TIL features were extracted using computational algorithms from H&E whole slide images of pre-treatment SCLC biopsy across two cohorts, D1 (University Hospitals) and D2 (Roswell Park) (n=213). D1 (n=101) was used to identify the most prognostic features and train two classifiers to predict objective response to PC and OS. The classifier's performance was evaluated in an independent cohort D2 (n=112). D1 was split into Training (St)/Test (Sv) set (40/60) based on overall response to PC per RECIST; responders=complete/partial response, non-responders=stable/progressive disease and OS status. Boruta method of feature selection was used to select the most discriminating features. Linear classifier with qr factorization, linear least square approach was used to build a model for predicting response and Kaplan-Meier with log-rank test for estimating survival curve and risk stratification; Cox’s proportional hazards with elastic-net penalization for risk score. The model was evaluated using Area Under the Curve (AUC) and Precision Recall Curves (PRC) for OR and in terms of Hazard Ratio (HR), C-index (CI) and p-values for OS prediction.

Results

Features related to density variation of clusters of TILs and non-lymphocytes within the tumor area were associated with response to PC and OS. For St, AUC=0.96, PRC=0.98 (HR=2.84; 1.34-6.02, p=0.005, CI=0.75 0.60-0.90), AUC=0.66, PRC=0.76 (HR=2.06; 1.15-0.84, p=0.013, CI=0.7; 0.56-0.84) for Sv. For D2, validation AUC=0.67 and PRC=0.79 (HR=1.99; 1.08-3.7, p=0.026, CI=0.69; 0.54-0.83).

Conclusions

We demonstrate that TIL density and architecture features are associated with OR and OS. Additionally, independent multi-site validation is warranted.

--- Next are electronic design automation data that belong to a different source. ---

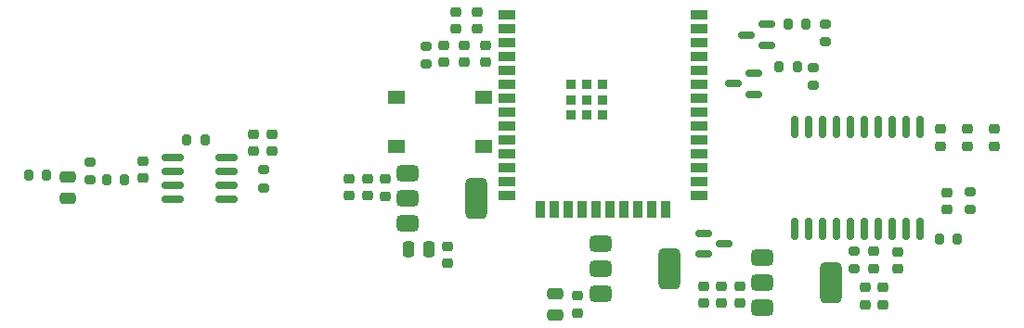
<source format=gbr>
%TF.GenerationSoftware,KiCad,Pcbnew,8.0.2*%
%TF.CreationDate,2024-05-19T20:09:33-03:00*%
%TF.ProjectId,Diseno1,44697365-6e6f-4312-9e6b-696361645f70,01*%
%TF.SameCoordinates,Original*%
%TF.FileFunction,Paste,Top*%
%TF.FilePolarity,Positive*%
%FSLAX46Y46*%
G04 Gerber Fmt 4.6, Leading zero omitted, Abs format (unit mm)*
G04 Created by KiCad (PCBNEW 8.0.2) date 2024-05-19 20:09:33*
%MOMM*%
%LPD*%
G01*
G04 APERTURE LIST*
G04 Aperture macros list*
%AMRoundRect*
0 Rectangle with rounded corners*
0 $1 Rounding radius*
0 $2 $3 $4 $5 $6 $7 $8 $9 X,Y pos of 4 corners*
0 Add a 4 corners polygon primitive as box body*
4,1,4,$2,$3,$4,$5,$6,$7,$8,$9,$2,$3,0*
0 Add four circle primitives for the rounded corners*
1,1,$1+$1,$2,$3*
1,1,$1+$1,$4,$5*
1,1,$1+$1,$6,$7*
1,1,$1+$1,$8,$9*
0 Add four rect primitives between the rounded corners*
20,1,$1+$1,$2,$3,$4,$5,0*
20,1,$1+$1,$4,$5,$6,$7,0*
20,1,$1+$1,$6,$7,$8,$9,0*
20,1,$1+$1,$8,$9,$2,$3,0*%
G04 Aperture macros list end*
%ADD10RoundRect,0.200000X-0.275000X0.200000X-0.275000X-0.200000X0.275000X-0.200000X0.275000X0.200000X0*%
%ADD11RoundRect,0.225000X-0.250000X0.225000X-0.250000X-0.225000X0.250000X-0.225000X0.250000X0.225000X0*%
%ADD12RoundRect,0.150000X-0.150000X0.875000X-0.150000X-0.875000X0.150000X-0.875000X0.150000X0.875000X0*%
%ADD13RoundRect,0.200000X0.275000X-0.200000X0.275000X0.200000X-0.275000X0.200000X-0.275000X-0.200000X0*%
%ADD14RoundRect,0.225000X0.250000X-0.225000X0.250000X0.225000X-0.250000X0.225000X-0.250000X-0.225000X0*%
%ADD15RoundRect,0.200000X-0.200000X-0.275000X0.200000X-0.275000X0.200000X0.275000X-0.200000X0.275000X0*%
%ADD16RoundRect,0.250000X-0.475000X0.250000X-0.475000X-0.250000X0.475000X-0.250000X0.475000X0.250000X0*%
%ADD17RoundRect,0.200000X0.200000X0.275000X-0.200000X0.275000X-0.200000X-0.275000X0.200000X-0.275000X0*%
%ADD18RoundRect,0.150000X-0.587500X-0.150000X0.587500X-0.150000X0.587500X0.150000X-0.587500X0.150000X0*%
%ADD19RoundRect,0.375000X-0.625000X-0.375000X0.625000X-0.375000X0.625000X0.375000X-0.625000X0.375000X0*%
%ADD20RoundRect,0.500000X-0.500000X-1.400000X0.500000X-1.400000X0.500000X1.400000X-0.500000X1.400000X0*%
%ADD21RoundRect,0.150000X-0.825000X-0.150000X0.825000X-0.150000X0.825000X0.150000X-0.825000X0.150000X0*%
%ADD22RoundRect,0.150000X0.587500X0.150000X-0.587500X0.150000X-0.587500X-0.150000X0.587500X-0.150000X0*%
%ADD23R,1.550000X1.300000*%
%ADD24RoundRect,0.250000X0.250000X0.475000X-0.250000X0.475000X-0.250000X-0.475000X0.250000X-0.475000X0*%
%ADD25R,1.500000X0.900000*%
%ADD26R,0.900000X1.500000*%
%ADD27R,0.900000X0.900000*%
G04 APERTURE END LIST*
D10*
%TO.C,R10*%
X74710000Y-89450000D03*
X74710000Y-91100000D03*
%TD*%
D11*
%TO.C,C26*%
X124100000Y-97065000D03*
X124100000Y-98615000D03*
%TD*%
D12*
%TO.C,U8*%
X119750000Y-96850000D03*
X118480000Y-96850000D03*
X117210000Y-96850000D03*
X115940000Y-96850000D03*
X114670000Y-96850000D03*
X113400000Y-96850000D03*
X112130000Y-96850000D03*
X110860000Y-96850000D03*
X109590000Y-96850000D03*
X108320000Y-96850000D03*
X108320000Y-106150000D03*
X109590000Y-106150000D03*
X110860000Y-106150000D03*
X112130000Y-106150000D03*
X113400000Y-106150000D03*
X114670000Y-106150000D03*
X115940000Y-106150000D03*
X117210000Y-106150000D03*
X118480000Y-106150000D03*
X119750000Y-106150000D03*
%TD*%
D11*
%TO.C,C10*%
X76730000Y-107745000D03*
X76730000Y-109295000D03*
%TD*%
D13*
%TO.C,R5*%
X59930000Y-102405000D03*
X59930000Y-100755000D03*
%TD*%
D14*
%TO.C,C4*%
X60670000Y-99055000D03*
X60670000Y-97505000D03*
%TD*%
%TO.C,C5*%
X71040000Y-103165000D03*
X71040000Y-101615000D03*
%TD*%
D10*
%TO.C,R8*%
X110060000Y-91435000D03*
X110060000Y-93085000D03*
%TD*%
D15*
%TO.C,R1*%
X38505000Y-101300000D03*
X40155000Y-101300000D03*
%TD*%
D11*
%TO.C,C19*%
X76390000Y-89405000D03*
X76390000Y-90955000D03*
%TD*%
D14*
%TO.C,C3*%
X58960000Y-99045000D03*
X58960000Y-97495000D03*
%TD*%
D11*
%TO.C,C21*%
X80200000Y-89375000D03*
X80200000Y-90925000D03*
%TD*%
D13*
%TO.C,R11*%
X124325000Y-104400000D03*
X124325000Y-102750000D03*
%TD*%
D14*
%TO.C,C6*%
X69395000Y-103155000D03*
X69395000Y-101605000D03*
%TD*%
D16*
%TO.C,C13*%
X86550000Y-112112500D03*
X86550000Y-114012500D03*
%TD*%
D17*
%TO.C,R6*%
X108595000Y-91340000D03*
X106945000Y-91340000D03*
%TD*%
%TO.C,R9*%
X109395000Y-87490000D03*
X107745000Y-87490000D03*
%TD*%
D11*
%TO.C,C20*%
X78220000Y-89415000D03*
X78220000Y-90965000D03*
%TD*%
D10*
%TO.C,R7*%
X111150000Y-87445000D03*
X111150000Y-89095000D03*
%TD*%
D18*
%TO.C,Q3*%
X100042500Y-106550000D03*
X100042500Y-108450000D03*
X101917500Y-107500000D03*
%TD*%
D19*
%TO.C,U3*%
X73050000Y-101100000D03*
X73050000Y-103400000D03*
X73050000Y-105700000D03*
D20*
X79350000Y-103400000D03*
%TD*%
D21*
%TO.C,U2*%
X51615000Y-99625000D03*
X51615000Y-100895000D03*
X51615000Y-102165000D03*
X51615000Y-103435000D03*
X56565000Y-103435000D03*
X56565000Y-102165000D03*
X56565000Y-100895000D03*
X56565000Y-99625000D03*
%TD*%
D15*
%TO.C,R12*%
X121550000Y-107075000D03*
X123200000Y-107075000D03*
%TD*%
D11*
%TO.C,C24*%
X115570000Y-108235000D03*
X115570000Y-109785000D03*
%TD*%
D14*
%TO.C,C7*%
X67750000Y-103125000D03*
X67750000Y-101575000D03*
%TD*%
%TO.C,C15*%
X101640000Y-112975000D03*
X101640000Y-111425000D03*
%TD*%
D22*
%TO.C,Q2*%
X105817500Y-89390000D03*
X105817500Y-87490000D03*
X103942500Y-88440000D03*
%TD*%
D14*
%TO.C,C17*%
X116380000Y-113085000D03*
X116380000Y-111535000D03*
%TD*%
D11*
%TO.C,C12*%
X88550000Y-112287500D03*
X88550000Y-113837500D03*
%TD*%
%TO.C,C25*%
X126580000Y-97065000D03*
X126580000Y-98615000D03*
%TD*%
D23*
%TO.C,SW1*%
X72050000Y-94110000D03*
X80010000Y-94110000D03*
X72050000Y-98610000D03*
X80010000Y-98610000D03*
%TD*%
D19*
%TO.C,U4*%
X90630000Y-107500000D03*
X90630000Y-109800000D03*
X90630000Y-112100000D03*
D20*
X96930000Y-109800000D03*
%TD*%
D22*
%TO.C,Q1*%
X104607500Y-93850000D03*
X104607500Y-91950000D03*
X102732500Y-92900000D03*
%TD*%
D14*
%TO.C,C14*%
X100090000Y-112975000D03*
X100090000Y-111425000D03*
%TD*%
D15*
%TO.C,R4*%
X52915000Y-98060000D03*
X54565000Y-98060000D03*
%TD*%
D19*
%TO.C,U6*%
X105380000Y-108757500D03*
X105380000Y-111057500D03*
X105380000Y-113357500D03*
D20*
X111680000Y-111057500D03*
%TD*%
D11*
%TO.C,C23*%
X117790000Y-108295000D03*
X117790000Y-109845000D03*
%TD*%
D14*
%TO.C,C9*%
X77420000Y-87915000D03*
X77420000Y-86365000D03*
%TD*%
D24*
%TO.C,C8*%
X75010000Y-108020000D03*
X73110000Y-108020000D03*
%TD*%
D14*
%TO.C,C16*%
X103320000Y-112975000D03*
X103320000Y-111425000D03*
%TD*%
D25*
%TO.C,U5*%
X82140000Y-86640000D03*
X82140000Y-87910000D03*
X82140000Y-89180000D03*
X82140000Y-90450000D03*
X82140000Y-91720000D03*
X82140000Y-92990000D03*
X82140000Y-94260000D03*
X82140000Y-95530000D03*
X82140000Y-96800000D03*
X82140000Y-98070000D03*
X82140000Y-99340000D03*
X82140000Y-100610000D03*
X82140000Y-101880000D03*
X82140000Y-103150000D03*
D26*
X85180000Y-104400000D03*
X86450000Y-104400000D03*
X87720000Y-104400000D03*
X88990000Y-104400000D03*
X90260000Y-104400000D03*
X91530000Y-104400000D03*
X92800000Y-104400000D03*
X94070000Y-104400000D03*
X95340000Y-104400000D03*
X96610000Y-104400000D03*
D25*
X99640000Y-103150000D03*
X99640000Y-101880000D03*
X99640000Y-100610000D03*
X99640000Y-99340000D03*
X99640000Y-98070000D03*
X99640000Y-96800000D03*
X99640000Y-95530000D03*
X99640000Y-94260000D03*
X99640000Y-92990000D03*
X99640000Y-91720000D03*
X99640000Y-90450000D03*
X99640000Y-89180000D03*
X99640000Y-87910000D03*
X99640000Y-86640000D03*
D27*
X87990000Y-92960000D03*
X87990000Y-94360000D03*
X87990000Y-95760000D03*
X89390000Y-92960000D03*
X89390000Y-94360000D03*
X89390000Y-95760000D03*
X90790000Y-92960000D03*
X90790000Y-94360000D03*
X90790000Y-95760000D03*
%TD*%
D16*
%TO.C,C1*%
X42030000Y-101450000D03*
X42030000Y-103350000D03*
%TD*%
D15*
%TO.C,R2*%
X45575000Y-101680000D03*
X47225000Y-101680000D03*
%TD*%
D14*
%TO.C,C22*%
X122200000Y-104375000D03*
X122200000Y-102825000D03*
%TD*%
%TO.C,C18*%
X114750000Y-113095000D03*
X114750000Y-111545000D03*
%TD*%
D10*
%TO.C,R13*%
X113740000Y-108195000D03*
X113740000Y-109845000D03*
%TD*%
D11*
%TO.C,C2*%
X48950000Y-99985000D03*
X48950000Y-101535000D03*
%TD*%
D14*
%TO.C,C11*%
X79420000Y-87915000D03*
X79420000Y-86365000D03*
%TD*%
D11*
%TO.C,C27*%
X121650000Y-97065000D03*
X121650000Y-98615000D03*
%TD*%
D13*
%TO.C,R3*%
X44070000Y-101685000D03*
X44070000Y-100035000D03*
%TD*%
M02*

</source>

Clinical trial identification

Editorial acknowledgement

Legal entity responsible for the study

The authors.

Funding

Roswell Park Cancer Center's Alliance Foundation.

Disclosure

P. Jain: Financial Interests, Institutional, Other, Institutional Principal investigator: Harpoon Therapeutics; Financial Interests, Institutional, Other, Principal Investigator: Debiopharm; Financial Interests, Institutional, Other, Site Principal Investigator: Iovance Biotherapeutics, AADi Bioscience, SOPHiA Genetics, Sanofi; Financial Interests, Institutional, Local PI: Harpoon Therapeutics, Iovance Biotherapeutics, AADi Bioscience, SOPHiA Genetics, Sanofi; Financial Interests, Institutional, Coordinating PI: Debiopharm; Non-Financial Interests, Advisory Role: G1 Therapeutics; Non-Financial Interests, Other, Invited speaker: American Lung Association. A. Madabhushi: Financial Interests, Personal, Advisory Board, Serve on SAB and consult.: SimbioSys; Financial Interests, Personal, Advisory Board: Aiforia, Picture Health; Financial Interests, Personal, Full or part-time Employment: Picture Health; Financial Interests, Personal, Ownership Interest: Picture Health, Elucid Bioimaging, Inspirata Inc; Financial Interests, Personal, Royalties: Picture Health, Elucid Bioimaging; Financial Interests, Institutional, Funding: AstraZeneca, BMS, Boehringer-Ingelheim, Eli Lilly. All other authors have declared no conflicts of interest.